DESCRIPTION OF THE TASK: Every record below should be printed exactly as it appears.

Start of GIVEN RECORDS

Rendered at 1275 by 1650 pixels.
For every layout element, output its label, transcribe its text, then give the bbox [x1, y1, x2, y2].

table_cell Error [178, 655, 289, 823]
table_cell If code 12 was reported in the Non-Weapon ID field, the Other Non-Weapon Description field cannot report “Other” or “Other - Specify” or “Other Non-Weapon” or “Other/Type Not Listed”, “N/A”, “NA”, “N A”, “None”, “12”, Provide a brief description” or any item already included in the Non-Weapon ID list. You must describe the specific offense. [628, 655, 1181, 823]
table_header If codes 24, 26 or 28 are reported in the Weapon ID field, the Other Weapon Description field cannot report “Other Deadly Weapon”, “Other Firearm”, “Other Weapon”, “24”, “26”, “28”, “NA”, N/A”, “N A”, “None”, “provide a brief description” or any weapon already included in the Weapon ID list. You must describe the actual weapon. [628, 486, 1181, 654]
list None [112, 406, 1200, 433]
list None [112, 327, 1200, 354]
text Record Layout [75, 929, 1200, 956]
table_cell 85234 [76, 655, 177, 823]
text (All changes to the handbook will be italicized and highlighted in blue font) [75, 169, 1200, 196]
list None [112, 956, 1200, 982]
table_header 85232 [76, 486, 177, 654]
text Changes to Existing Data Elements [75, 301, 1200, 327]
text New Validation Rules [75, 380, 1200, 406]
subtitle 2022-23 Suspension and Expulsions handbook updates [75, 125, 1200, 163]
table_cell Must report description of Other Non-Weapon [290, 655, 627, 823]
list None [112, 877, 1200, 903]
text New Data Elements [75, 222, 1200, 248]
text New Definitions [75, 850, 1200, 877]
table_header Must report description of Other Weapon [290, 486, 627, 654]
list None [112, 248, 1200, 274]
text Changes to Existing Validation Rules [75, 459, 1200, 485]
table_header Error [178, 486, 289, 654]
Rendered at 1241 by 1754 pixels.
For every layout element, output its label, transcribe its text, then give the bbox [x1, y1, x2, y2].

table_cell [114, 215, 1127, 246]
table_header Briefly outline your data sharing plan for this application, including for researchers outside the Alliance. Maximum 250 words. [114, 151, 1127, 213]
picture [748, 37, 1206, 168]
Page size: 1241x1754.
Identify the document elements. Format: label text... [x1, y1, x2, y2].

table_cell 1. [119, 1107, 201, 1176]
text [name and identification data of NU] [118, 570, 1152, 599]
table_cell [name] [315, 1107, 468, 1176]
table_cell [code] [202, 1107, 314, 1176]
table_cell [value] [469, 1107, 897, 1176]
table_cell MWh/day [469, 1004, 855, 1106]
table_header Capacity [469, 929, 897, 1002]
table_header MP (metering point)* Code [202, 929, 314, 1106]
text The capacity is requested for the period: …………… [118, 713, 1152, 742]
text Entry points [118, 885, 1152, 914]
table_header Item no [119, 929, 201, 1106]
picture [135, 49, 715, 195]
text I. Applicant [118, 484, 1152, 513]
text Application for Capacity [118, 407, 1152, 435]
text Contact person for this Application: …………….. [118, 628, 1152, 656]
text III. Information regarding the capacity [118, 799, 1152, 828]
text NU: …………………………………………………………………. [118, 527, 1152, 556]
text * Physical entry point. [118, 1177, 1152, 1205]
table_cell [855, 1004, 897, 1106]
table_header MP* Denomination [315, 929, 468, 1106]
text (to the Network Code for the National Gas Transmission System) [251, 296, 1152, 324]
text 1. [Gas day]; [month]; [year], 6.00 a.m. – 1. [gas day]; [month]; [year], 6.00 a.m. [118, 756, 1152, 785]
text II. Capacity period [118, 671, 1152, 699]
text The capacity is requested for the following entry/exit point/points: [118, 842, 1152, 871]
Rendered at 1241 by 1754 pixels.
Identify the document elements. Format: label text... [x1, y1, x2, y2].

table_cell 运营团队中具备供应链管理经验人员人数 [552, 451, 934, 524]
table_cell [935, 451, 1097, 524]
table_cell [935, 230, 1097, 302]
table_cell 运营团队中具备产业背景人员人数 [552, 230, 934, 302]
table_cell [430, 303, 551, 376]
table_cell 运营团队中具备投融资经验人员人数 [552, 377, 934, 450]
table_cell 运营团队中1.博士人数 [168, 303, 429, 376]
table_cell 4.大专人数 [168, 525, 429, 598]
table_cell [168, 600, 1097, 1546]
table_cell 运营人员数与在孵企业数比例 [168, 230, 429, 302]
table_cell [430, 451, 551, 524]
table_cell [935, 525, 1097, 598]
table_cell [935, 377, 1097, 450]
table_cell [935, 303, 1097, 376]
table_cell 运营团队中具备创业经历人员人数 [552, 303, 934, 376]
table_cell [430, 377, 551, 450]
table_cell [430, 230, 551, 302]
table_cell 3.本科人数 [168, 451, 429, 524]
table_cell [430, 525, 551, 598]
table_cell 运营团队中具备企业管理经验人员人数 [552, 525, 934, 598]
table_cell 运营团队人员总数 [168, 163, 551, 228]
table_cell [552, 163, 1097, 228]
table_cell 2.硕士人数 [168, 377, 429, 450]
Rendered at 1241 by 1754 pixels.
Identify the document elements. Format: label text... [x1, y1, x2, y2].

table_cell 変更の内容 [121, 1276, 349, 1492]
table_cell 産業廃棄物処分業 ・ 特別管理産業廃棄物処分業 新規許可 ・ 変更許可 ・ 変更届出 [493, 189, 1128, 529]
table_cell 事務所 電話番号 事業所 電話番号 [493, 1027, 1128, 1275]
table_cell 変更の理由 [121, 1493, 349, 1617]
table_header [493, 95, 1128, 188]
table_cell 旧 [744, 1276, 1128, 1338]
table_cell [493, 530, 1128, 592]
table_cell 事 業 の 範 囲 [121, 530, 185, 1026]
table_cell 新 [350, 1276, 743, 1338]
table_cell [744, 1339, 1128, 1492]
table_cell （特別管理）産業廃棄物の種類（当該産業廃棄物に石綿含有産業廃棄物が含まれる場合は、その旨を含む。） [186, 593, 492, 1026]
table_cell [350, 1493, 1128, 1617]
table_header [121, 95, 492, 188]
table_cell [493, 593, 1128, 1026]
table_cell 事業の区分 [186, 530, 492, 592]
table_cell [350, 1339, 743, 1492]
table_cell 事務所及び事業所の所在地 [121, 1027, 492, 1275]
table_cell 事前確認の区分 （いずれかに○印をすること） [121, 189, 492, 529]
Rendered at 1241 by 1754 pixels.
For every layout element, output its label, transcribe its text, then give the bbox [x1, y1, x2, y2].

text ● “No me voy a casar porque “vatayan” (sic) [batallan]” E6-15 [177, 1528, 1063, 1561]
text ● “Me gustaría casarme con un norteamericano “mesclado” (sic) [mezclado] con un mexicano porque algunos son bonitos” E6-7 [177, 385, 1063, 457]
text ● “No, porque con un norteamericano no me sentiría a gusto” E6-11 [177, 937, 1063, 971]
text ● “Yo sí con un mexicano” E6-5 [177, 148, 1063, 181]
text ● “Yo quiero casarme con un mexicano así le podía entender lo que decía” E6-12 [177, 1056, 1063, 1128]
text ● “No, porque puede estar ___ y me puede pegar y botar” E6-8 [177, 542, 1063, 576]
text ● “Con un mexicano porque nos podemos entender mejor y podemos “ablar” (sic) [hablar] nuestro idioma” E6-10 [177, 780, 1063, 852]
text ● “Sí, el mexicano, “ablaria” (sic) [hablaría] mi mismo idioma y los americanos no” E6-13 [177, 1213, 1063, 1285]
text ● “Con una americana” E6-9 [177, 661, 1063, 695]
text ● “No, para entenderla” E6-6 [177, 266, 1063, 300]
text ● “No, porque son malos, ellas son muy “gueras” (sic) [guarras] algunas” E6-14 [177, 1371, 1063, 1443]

End of GIVEN RECORDS

ANSWER TO THE EXERCISE:
Rendered at 1275 by 1650 pixels.
For every layout element, output its label, transcribe its text, then give the bbox [x1, y1, x2, y2].

table_cell Error [178, 655, 289, 823]
table_cell If code 12 was reported in the Non-Weapon ID field, the Other Non-Weapon Description field cannot report “Other” or “Other - Specify” or “Other Non-Weapon” or “Other/Type Not Listed”, “N/A”, “NA”, “N A”, “None”, “12”, Provide a brief description” or any item already included in the Non-Weapon ID list. You must describe the specific offense. [628, 655, 1181, 823]
table_header If codes 24, 26 or 28 are reported in the Weapon ID field, the Other Weapon Description field cannot report “Other Deadly Weapon”, “Other Firearm”, “Other Weapon”, “24”, “26”, “28”, “NA”, N/A”, “N A”, “None”, “provide a brief description” or any weapon already included in the Weapon ID list. You must describe the actual weapon. [628, 486, 1181, 654]
list None [112, 406, 1200, 433]
list None [112, 327, 1200, 354]
text Record Layout [75, 929, 1200, 956]
table_cell 85234 [76, 655, 177, 823]
text (All changes to the handbook will be italicized and highlighted in blue font) [75, 169, 1200, 196]
list None [112, 956, 1200, 982]
table_header 85232 [76, 486, 177, 654]
text Changes to Existing Data Elements [75, 301, 1200, 327]
text New Validation Rules [75, 380, 1200, 406]
subtitle 2022-23 Suspension and Expulsions handbook updates [75, 125, 1200, 163]
table_cell Must report description of Other Non-Weapon [290, 655, 627, 823]
list None [112, 877, 1200, 903]
text New Data Elements [75, 222, 1200, 248]
text New Definitions [75, 850, 1200, 877]
table_header Must report description of Other Weapon [290, 486, 627, 654]
list None [112, 248, 1200, 274]
text Changes to Existing Validation Rules [75, 459, 1200, 485]
table_header Error [178, 486, 289, 654]
Rendered at 1241 by 1754 pixels.
For every layout element, output its label, transcribe its text, then give the bbox [x1, y1, x2, y2].

table_cell [114, 215, 1127, 246]
table_header Briefly outline your data sharing plan for this application, including for researchers outside the Alliance. Maximum 250 words. [114, 151, 1127, 213]
picture [748, 37, 1206, 168]
Page size: 1241x1754.
Identify the document elements. Format: label text... [x1, y1, x2, y2].

table_cell 1. [119, 1107, 201, 1176]
text [name and identification data of NU] [118, 570, 1152, 599]
table_cell [name] [315, 1107, 468, 1176]
table_cell [code] [202, 1107, 314, 1176]
table_cell [value] [469, 1107, 897, 1176]
table_cell MWh/day [469, 1004, 855, 1106]
table_header Capacity [469, 929, 897, 1002]
table_header MP (metering point)* Code [202, 929, 314, 1106]
text The capacity is requested for the period: …………… [118, 713, 1152, 742]
text Entry points [118, 885, 1152, 914]
table_header Item no [119, 929, 201, 1106]
picture [135, 49, 715, 195]
text I. Applicant [118, 484, 1152, 513]
text Application for Capacity [118, 407, 1152, 435]
text Contact person for this Application: …………….. [118, 628, 1152, 656]
text III. Information regarding the capacity [118, 799, 1152, 828]
text NU: …………………………………………………………………. [118, 527, 1152, 556]
text * Physical entry point. [118, 1177, 1152, 1205]
table_cell [855, 1004, 897, 1106]
table_header MP* Denomination [315, 929, 468, 1106]
text (to the Network Code for the National Gas Transmission System) [251, 296, 1152, 324]
text 1. [Gas day]; [month]; [year], 6.00 a.m. – 1. [gas day]; [month]; [year], 6.00 a.m. [118, 756, 1152, 785]
text II. Capacity period [118, 671, 1152, 699]
text The capacity is requested for the following entry/exit point/points: [118, 842, 1152, 871]
Rendered at 1241 by 1754 pixels.
Identify the document elements. Format: label text... [x1, y1, x2, y2].

table_cell 运营团队中具备供应链管理经验人员人数 [552, 451, 934, 524]
table_cell [935, 451, 1097, 524]
table_cell [935, 230, 1097, 302]
table_cell 运营团队中具备产业背景人员人数 [552, 230, 934, 302]
table_cell [430, 303, 551, 376]
table_cell 运营团队中具备投融资经验人员人数 [552, 377, 934, 450]
table_cell 运营团队中1.博士人数 [168, 303, 429, 376]
table_cell 4.大专人数 [168, 525, 429, 598]
table_cell [168, 600, 1097, 1546]
table_cell 运营人员数与在孵企业数比例 [168, 230, 429, 302]
table_cell [430, 451, 551, 524]
table_cell [935, 525, 1097, 598]
table_cell [935, 377, 1097, 450]
table_cell [935, 303, 1097, 376]
table_cell 运营团队中具备创业经历人员人数 [552, 303, 934, 376]
table_cell [430, 377, 551, 450]
table_cell [430, 230, 551, 302]
table_cell 3.本科人数 [168, 451, 429, 524]
table_cell [430, 525, 551, 598]
table_cell 运营团队中具备企业管理经验人员人数 [552, 525, 934, 598]
table_cell 运营团队人员总数 [168, 163, 551, 228]
table_cell [552, 163, 1097, 228]
table_cell 2.硕士人数 [168, 377, 429, 450]
Rendered at 1241 by 1754 pixels.
Identify the document elements. Format: label text... [x1, y1, x2, y2].

table_cell 変更の内容 [121, 1276, 349, 1492]
table_cell 産業廃棄物処分業 ・ 特別管理産業廃棄物処分業 新規許可 ・ 変更許可 ・ 変更届出 [493, 189, 1128, 529]
table_cell 事務所 電話番号 事業所 電話番号 [493, 1027, 1128, 1275]
table_cell 変更の理由 [121, 1493, 349, 1617]
table_header [493, 95, 1128, 188]
table_cell 旧 [744, 1276, 1128, 1338]
table_cell [493, 530, 1128, 592]
table_cell 事 業 の 範 囲 [121, 530, 185, 1026]
table_cell 新 [350, 1276, 743, 1338]
table_cell [744, 1339, 1128, 1492]
table_cell （特別管理）産業廃棄物の種類（当該産業廃棄物に石綿含有産業廃棄物が含まれる場合は、その旨を含む。） [186, 593, 492, 1026]
table_cell [350, 1493, 1128, 1617]
table_header [121, 95, 492, 188]
table_cell [493, 593, 1128, 1026]
table_cell 事業の区分 [186, 530, 492, 592]
table_cell [350, 1339, 743, 1492]
table_cell 事務所及び事業所の所在地 [121, 1027, 492, 1275]
table_cell 事前確認の区分 （いずれかに○印をすること） [121, 189, 492, 529]
Rendered at 1241 by 1754 pixels.
For every layout element, output its label, transcribe its text, then give the bbox [x1, y1, x2, y2].

text ● “No me voy a casar porque “vatayan” (sic) [batallan]” E6-15 [177, 1528, 1063, 1561]
text ● “Me gustaría casarme con un norteamericano “mesclado” (sic) [mezclado] con un mexicano porque algunos son bonitos” E6-7 [177, 385, 1063, 457]
text ● “No, porque con un norteamericano no me sentiría a gusto” E6-11 [177, 937, 1063, 971]
text ● “Yo sí con un mexicano” E6-5 [177, 148, 1063, 181]
text ● “Yo quiero casarme con un mexicano así le podía entender lo que decía” E6-12 [177, 1056, 1063, 1128]
text ● “No, porque puede estar ___ y me puede pegar y botar” E6-8 [177, 542, 1063, 576]
text ● “Con un mexicano porque nos podemos entender mejor y podemos “ablar” (sic) [hablar] nuestro idioma” E6-10 [177, 780, 1063, 852]
text ● “Sí, el mexicano, “ablaria” (sic) [hablaría] mi mismo idioma y los americanos no” E6-13 [177, 1213, 1063, 1285]
text ● “Con una americana” E6-9 [177, 661, 1063, 695]
text ● “No, para entenderla” E6-6 [177, 266, 1063, 300]
text ● “No, porque son malos, ellas son muy “gueras” (sic) [guarras] algunas” E6-14 [177, 1371, 1063, 1443]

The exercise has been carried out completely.